TUS TAREAS >>
(1) En la lectura del domingo 18 de agosto, ¿a qué semana del tiempo ordinario corresponde ese día?
(2) Resume con menos palabras el párrafo de la lectura del domingo 18 de agosto que empieza con "En aquel tiempo, dijo Jesús", sin perder sus datos principales.
(3) Continúa la lectura del domingo 18 de agosto a partir de su última oración.

TEXTO DADO >>

********

Domingo 18 de agosto

Domingo, 18 de agosto
XX semana del tiempo ordinario

(Recuerda:
1. Pide el Espíritu Santo
2. Lee despacio y entiende
3. Medita qué te dice la Palabra de Dios
4. Ora, respóndele al Señor
5. Actúa, llévalo a tu vida)

Evangelio según San Lucas 12, 49-53
En aquel tiempo, dijo Jesús a sus discípulos: He venido a prender fuego en el mundo: ¡y ojalá estuviera ya ardiendo! Tengo que pasar por un bautismo, ¡y qué angustia hasta que se cumpla! ¿Pensáis que he venido a traer al mundo paz? No, sino división. En adelante, una familia de cinco estará dividida: tres contra dos y dos contra tres; estarán divididos: el padre contra el hijo y el hijo contra el padre, la madre contra la hija y la hija contra la madre, la suegra contra la nuera y la nuera contra la suegra.

Pistas: Imagina una de las primeras comunidades cristianas, perseguida pero llena de fe y con el fuego del Espíritu, leyendo este Evangelio. Imagina una iglesia hoy, en un país donde ser cristiano está prohibido y es perseguido, leyendo este Evangelio. Están viviendo las palabras de Jesús.

********

DATOS MOSTRADOS >>
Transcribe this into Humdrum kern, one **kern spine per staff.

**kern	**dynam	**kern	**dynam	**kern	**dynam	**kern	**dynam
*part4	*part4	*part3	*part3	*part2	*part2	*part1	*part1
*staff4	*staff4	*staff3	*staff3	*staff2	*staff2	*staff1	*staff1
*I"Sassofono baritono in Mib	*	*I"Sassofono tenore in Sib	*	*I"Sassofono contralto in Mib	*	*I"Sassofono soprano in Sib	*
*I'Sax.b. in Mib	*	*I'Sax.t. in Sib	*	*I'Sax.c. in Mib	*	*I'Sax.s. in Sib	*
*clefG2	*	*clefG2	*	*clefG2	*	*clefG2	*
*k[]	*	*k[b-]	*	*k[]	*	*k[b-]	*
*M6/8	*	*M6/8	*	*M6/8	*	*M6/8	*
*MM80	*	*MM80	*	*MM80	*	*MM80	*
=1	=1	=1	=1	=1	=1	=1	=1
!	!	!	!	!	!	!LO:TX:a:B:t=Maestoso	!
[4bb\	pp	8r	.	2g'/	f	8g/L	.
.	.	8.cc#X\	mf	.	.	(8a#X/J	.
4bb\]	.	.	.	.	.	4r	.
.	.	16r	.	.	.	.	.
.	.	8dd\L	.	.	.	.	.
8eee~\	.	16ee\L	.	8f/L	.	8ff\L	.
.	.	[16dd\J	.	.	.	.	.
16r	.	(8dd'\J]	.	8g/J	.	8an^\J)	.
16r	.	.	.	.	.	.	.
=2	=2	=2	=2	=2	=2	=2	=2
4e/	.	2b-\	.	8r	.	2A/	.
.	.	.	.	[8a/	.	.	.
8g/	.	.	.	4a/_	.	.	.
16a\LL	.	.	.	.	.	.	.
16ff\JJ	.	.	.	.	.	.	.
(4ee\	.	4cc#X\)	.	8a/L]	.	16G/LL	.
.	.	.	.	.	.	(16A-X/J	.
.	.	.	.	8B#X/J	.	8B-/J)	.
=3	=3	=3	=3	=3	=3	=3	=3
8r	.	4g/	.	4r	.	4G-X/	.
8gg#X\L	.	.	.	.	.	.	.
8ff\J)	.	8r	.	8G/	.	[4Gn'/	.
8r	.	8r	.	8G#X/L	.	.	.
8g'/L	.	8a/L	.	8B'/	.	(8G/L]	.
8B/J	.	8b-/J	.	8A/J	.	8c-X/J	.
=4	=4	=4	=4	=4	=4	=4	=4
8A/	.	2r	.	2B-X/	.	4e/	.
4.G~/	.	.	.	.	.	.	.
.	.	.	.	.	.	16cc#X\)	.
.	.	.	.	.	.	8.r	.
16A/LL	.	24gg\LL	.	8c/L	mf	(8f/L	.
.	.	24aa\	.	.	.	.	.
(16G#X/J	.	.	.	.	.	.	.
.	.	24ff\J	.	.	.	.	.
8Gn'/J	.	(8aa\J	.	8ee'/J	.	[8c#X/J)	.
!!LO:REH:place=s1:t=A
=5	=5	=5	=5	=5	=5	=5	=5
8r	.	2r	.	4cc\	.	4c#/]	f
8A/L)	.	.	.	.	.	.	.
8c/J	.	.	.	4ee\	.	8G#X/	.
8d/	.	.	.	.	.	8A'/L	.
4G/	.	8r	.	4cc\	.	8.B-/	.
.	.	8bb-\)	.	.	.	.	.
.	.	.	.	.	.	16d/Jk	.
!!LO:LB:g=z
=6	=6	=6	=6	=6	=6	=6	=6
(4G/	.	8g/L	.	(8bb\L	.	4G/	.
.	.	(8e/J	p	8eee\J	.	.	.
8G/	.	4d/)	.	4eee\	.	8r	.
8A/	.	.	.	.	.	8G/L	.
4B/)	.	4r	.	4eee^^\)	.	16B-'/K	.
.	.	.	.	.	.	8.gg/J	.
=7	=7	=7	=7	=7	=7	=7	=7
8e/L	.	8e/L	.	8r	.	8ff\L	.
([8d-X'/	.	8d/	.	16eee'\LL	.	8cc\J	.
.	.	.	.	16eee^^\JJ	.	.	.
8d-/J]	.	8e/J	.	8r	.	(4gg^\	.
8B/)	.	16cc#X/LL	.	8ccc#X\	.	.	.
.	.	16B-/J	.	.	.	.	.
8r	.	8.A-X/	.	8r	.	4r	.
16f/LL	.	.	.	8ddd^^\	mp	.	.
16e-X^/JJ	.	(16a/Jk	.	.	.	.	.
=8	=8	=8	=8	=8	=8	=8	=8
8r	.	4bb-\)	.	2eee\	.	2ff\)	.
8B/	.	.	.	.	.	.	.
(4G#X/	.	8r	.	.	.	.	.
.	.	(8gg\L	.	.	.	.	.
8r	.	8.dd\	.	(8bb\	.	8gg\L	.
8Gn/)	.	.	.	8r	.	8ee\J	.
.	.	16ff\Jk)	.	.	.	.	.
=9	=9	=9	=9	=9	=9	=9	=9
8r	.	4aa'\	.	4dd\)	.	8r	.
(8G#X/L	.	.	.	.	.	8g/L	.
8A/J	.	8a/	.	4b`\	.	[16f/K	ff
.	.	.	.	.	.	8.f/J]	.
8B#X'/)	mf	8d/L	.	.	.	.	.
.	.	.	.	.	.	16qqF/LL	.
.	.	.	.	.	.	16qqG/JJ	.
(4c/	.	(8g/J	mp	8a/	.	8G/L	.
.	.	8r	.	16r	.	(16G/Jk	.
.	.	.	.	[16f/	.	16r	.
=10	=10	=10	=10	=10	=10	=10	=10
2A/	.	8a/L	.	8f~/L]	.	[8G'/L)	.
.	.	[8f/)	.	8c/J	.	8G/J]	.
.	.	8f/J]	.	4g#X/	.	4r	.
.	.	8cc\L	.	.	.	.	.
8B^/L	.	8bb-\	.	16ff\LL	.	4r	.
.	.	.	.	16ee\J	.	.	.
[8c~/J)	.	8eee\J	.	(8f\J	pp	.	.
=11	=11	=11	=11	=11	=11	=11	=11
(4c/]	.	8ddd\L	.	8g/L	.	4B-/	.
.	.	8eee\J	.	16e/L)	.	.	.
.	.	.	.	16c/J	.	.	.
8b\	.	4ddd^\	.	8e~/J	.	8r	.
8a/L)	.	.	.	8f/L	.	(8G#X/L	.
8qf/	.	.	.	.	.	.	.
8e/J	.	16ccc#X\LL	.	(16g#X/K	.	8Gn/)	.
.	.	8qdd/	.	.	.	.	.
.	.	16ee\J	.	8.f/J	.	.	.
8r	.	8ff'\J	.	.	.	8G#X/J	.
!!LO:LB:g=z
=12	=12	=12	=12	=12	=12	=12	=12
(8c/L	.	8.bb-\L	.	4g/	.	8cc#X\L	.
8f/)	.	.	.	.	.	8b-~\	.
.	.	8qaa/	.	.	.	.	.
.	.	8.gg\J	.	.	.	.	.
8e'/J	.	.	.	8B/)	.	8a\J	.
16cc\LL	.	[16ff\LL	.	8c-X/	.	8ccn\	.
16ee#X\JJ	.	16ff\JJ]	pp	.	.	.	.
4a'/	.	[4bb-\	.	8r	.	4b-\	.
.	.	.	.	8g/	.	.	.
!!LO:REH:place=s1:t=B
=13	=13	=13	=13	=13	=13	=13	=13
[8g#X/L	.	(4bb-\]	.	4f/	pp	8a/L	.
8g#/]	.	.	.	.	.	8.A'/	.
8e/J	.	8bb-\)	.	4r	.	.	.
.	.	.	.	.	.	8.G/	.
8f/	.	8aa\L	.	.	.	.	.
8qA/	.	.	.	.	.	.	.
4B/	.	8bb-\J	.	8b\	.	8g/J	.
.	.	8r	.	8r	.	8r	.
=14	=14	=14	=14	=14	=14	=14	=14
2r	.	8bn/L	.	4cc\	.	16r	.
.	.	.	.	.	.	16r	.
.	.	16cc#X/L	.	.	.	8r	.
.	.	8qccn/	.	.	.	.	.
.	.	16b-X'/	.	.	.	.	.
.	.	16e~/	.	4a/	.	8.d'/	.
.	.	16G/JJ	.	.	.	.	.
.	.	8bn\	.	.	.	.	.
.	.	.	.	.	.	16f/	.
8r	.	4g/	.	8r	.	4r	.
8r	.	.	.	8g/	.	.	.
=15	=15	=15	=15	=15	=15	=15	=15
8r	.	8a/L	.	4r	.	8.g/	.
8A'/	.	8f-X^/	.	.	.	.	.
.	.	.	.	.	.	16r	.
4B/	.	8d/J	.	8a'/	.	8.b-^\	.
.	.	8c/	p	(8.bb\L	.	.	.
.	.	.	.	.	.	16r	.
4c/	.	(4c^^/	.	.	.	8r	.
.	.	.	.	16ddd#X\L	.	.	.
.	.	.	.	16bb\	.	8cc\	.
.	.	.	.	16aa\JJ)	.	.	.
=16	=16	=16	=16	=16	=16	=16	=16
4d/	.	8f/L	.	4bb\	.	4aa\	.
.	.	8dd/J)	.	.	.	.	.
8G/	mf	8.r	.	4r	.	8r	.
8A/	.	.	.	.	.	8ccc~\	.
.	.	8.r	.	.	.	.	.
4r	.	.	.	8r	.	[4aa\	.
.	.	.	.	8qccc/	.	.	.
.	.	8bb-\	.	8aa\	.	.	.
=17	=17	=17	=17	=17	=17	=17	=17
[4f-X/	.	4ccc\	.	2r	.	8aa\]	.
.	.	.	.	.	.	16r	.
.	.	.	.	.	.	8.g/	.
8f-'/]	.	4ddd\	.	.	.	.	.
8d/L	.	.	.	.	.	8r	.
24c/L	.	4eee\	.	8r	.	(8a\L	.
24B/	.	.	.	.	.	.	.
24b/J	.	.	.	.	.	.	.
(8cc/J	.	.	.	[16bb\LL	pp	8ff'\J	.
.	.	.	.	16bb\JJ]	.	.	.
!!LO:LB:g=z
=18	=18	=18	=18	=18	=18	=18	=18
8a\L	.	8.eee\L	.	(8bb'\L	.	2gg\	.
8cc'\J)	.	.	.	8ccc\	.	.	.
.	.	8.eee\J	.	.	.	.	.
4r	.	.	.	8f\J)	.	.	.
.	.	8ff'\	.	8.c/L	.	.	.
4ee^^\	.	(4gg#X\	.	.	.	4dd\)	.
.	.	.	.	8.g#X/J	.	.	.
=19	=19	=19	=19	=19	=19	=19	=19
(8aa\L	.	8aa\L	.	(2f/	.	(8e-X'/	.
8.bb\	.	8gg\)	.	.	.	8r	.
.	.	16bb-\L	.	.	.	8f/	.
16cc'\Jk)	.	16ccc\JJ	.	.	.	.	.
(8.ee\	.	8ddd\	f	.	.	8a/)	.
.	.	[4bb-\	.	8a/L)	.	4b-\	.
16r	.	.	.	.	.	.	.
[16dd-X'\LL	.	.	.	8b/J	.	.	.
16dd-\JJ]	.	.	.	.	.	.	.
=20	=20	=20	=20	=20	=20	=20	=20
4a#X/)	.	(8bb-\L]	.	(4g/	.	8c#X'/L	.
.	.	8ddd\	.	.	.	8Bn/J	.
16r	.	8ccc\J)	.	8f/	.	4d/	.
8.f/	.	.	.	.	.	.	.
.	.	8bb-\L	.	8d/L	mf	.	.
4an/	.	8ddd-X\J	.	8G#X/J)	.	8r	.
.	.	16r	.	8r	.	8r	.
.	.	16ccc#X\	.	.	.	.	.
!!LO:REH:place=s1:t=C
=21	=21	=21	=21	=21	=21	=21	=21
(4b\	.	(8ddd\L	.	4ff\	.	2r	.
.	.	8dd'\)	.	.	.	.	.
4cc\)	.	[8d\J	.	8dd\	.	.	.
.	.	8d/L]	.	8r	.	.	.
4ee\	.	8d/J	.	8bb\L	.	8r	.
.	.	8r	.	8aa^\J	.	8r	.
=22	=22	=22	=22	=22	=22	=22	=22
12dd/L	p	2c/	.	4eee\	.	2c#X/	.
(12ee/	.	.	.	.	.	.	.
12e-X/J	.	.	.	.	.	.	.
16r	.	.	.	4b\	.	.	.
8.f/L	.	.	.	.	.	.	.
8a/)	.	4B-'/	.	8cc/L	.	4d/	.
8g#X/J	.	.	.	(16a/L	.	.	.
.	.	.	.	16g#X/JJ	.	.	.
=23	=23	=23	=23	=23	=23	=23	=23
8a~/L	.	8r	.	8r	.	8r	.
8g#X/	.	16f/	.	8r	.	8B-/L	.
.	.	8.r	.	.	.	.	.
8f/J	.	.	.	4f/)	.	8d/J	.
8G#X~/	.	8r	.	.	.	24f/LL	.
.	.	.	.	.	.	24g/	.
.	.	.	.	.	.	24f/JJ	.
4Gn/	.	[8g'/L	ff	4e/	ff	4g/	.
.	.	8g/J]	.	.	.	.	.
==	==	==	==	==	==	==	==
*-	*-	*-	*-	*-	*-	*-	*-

********

RESPUESTAS >>
(1) A la XX semana del tiempo ordinario.

(2) Jesús dice a sus discípulos que ha venido a prender fuego en el mundo y desea que ya esté ardiendo. También dice que debe pasar por un bautismo que le angustia hasta que se cumpla. Afirma que no trae paz, sino división: una familia de cinco quedará dividida, tres contra dos y dos contra tres. El padre se enfrentará al hijo, la madre a la hija y la suegra a la nuera, y cada uno de ellos al otro.

(3)
Sólo hay un camino para seguir a Jesús: el de encenderse en el fuego que Él ha traído, el del Espíritu Santo. Hemos leído en los días anteriores que no valen las medias tintas, que hay que estar despiertos y vigilantes. Vivir el Evangelio implica muchas veces ser signo de contradicción, como lo fue Jesús, no por “dar la nota”, sino por vivir en la verdad, por no tener miedo a dejar actuar al Espíritu Santo, por no estar a medias en el camino de la fe.
Ahora, lee el Evangelio mirando a nuestra sociedad, en la que cada vez es más rechazado el Evangelio. Una vivencia dulzona, timorata o acomodada de la fe ¿tendrá algo que ver con lo que dice hoy Jesús?

Relee el Evangelio, escucha lo que Dios te dice, respóndele con tu oración y llévalo a tu vida.